### RECORDS SHOWN
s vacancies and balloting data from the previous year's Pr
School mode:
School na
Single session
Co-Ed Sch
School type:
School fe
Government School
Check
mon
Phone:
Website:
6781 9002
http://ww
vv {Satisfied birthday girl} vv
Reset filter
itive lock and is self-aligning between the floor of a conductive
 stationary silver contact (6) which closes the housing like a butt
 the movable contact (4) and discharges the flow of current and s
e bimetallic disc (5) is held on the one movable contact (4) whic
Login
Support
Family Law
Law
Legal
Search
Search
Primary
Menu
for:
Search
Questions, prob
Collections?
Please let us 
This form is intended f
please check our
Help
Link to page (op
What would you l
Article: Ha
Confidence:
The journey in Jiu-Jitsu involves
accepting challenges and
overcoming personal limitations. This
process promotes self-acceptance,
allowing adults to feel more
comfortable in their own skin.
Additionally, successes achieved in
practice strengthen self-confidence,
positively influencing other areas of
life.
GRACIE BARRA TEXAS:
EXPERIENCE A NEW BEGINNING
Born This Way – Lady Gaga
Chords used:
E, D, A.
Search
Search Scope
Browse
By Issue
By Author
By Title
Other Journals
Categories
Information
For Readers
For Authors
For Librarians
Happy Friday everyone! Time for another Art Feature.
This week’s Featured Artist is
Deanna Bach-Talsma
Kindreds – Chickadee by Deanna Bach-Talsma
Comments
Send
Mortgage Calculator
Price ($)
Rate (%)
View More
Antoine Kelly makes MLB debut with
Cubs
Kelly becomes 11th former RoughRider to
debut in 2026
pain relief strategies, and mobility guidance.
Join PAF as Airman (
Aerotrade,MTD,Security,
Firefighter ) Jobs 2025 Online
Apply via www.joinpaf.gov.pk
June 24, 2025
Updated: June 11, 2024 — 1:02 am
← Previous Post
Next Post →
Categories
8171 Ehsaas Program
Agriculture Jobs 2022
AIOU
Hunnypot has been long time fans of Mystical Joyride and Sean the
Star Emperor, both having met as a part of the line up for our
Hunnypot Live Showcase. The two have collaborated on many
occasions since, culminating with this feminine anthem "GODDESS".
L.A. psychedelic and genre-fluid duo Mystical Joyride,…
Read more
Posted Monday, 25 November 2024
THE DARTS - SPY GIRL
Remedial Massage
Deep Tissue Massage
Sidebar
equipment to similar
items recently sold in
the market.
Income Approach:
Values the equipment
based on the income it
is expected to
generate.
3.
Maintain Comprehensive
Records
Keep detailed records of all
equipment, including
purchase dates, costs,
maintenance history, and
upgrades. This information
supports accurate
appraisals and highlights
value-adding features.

### TO-DO ITEM
All of the listing above should be restated word for word.

### TASK RESPONSE
s vacancies and balloting data from the previous year's Pr
School mode:
School na
Single session
Co-Ed Sch
School type:
School fe
Government School
Check
mon
Phone:
Website:
6781 9002
http://ww
vv {Satisfied birthday girl} vv
Reset filter
itive lock and is self-aligning between the floor of a conductive
 stationary silver contact (6) which closes the housing like a butt
 the movable contact (4) and discharges the flow of current and s
e bimetallic disc (5) is held on the one movable contact (4) whic
Login
Support
Family Law
Law
Legal
Search
Search
Primary
Menu
for:
Search
Questions, prob
Collections?
Please let us 
This form is intended f
please check our
Help
Link to page (op
What would you l
Article: Ha
Confidence:
The journey in Jiu-Jitsu involves
accepting challenges and
overcoming personal limitations. This
process promotes self-acceptance,
allowing adults to feel more
comfortable in their own skin.
Additionally, successes achieved in
practice strengthen self-confidence,
positively influencing other areas of
life.
GRACIE BARRA TEXAS:
EXPERIENCE A NEW BEGINNING
Born This Way – Lady Gaga
Chords used:
E, D, A.
Search
Search Scope
Browse
By Issue
By Author
By Title
Other Journals
Categories
Information
For Readers
For Authors
For Librarians
Happy Friday everyone! Time for another Art Feature.
This week’s Featured Artist is
Deanna Bach-Talsma
Kindreds – Chickadee by Deanna Bach-Talsma
Comments
Send
Mortgage Calculator
Price ($)
Rate (%)
View More
Antoine Kelly makes MLB debut with
Cubs
Kelly becomes 11th former RoughRider to
debut in 2026
pain relief strategies, and mobility guidance.
Join PAF as Airman (
Aerotrade,MTD,Security,
Firefighter ) Jobs 2025 Online
Apply via www.joinpaf.gov.pk
June 24, 2025
Updated: June 11, 2024 — 1:02 am
← Previous Post
Next Post →
Categories
8171 Ehsaas Program
Agriculture Jobs 2022
AIOU
Hunnypot has been long time fans of Mystical Joyride and Sean the
Star Emperor, both having met as a part of the line up for our
Hunnypot Live Showcase. The two have collaborated on many
occasions since, culminating with this feminine anthem "GODDESS".
L.A. psychedelic and genre-fluid duo Mystical Joyride,…
Read more
Posted Monday, 25 November 2024
THE DARTS - SPY GIRL
Remedial Massage
Deep Tissue Massage
Sidebar
equipment to similar
items recently sold in
the market.
Income Approach:
Values the equipment
based on the income it
is expected to
generate.
3.
Maintain Comprehensive
Records
Keep detailed records of all
equipment, including
purchase dates, costs,
maintenance history, and
upgrades. This information
supports accurate
appraisals and highlights
value-adding features.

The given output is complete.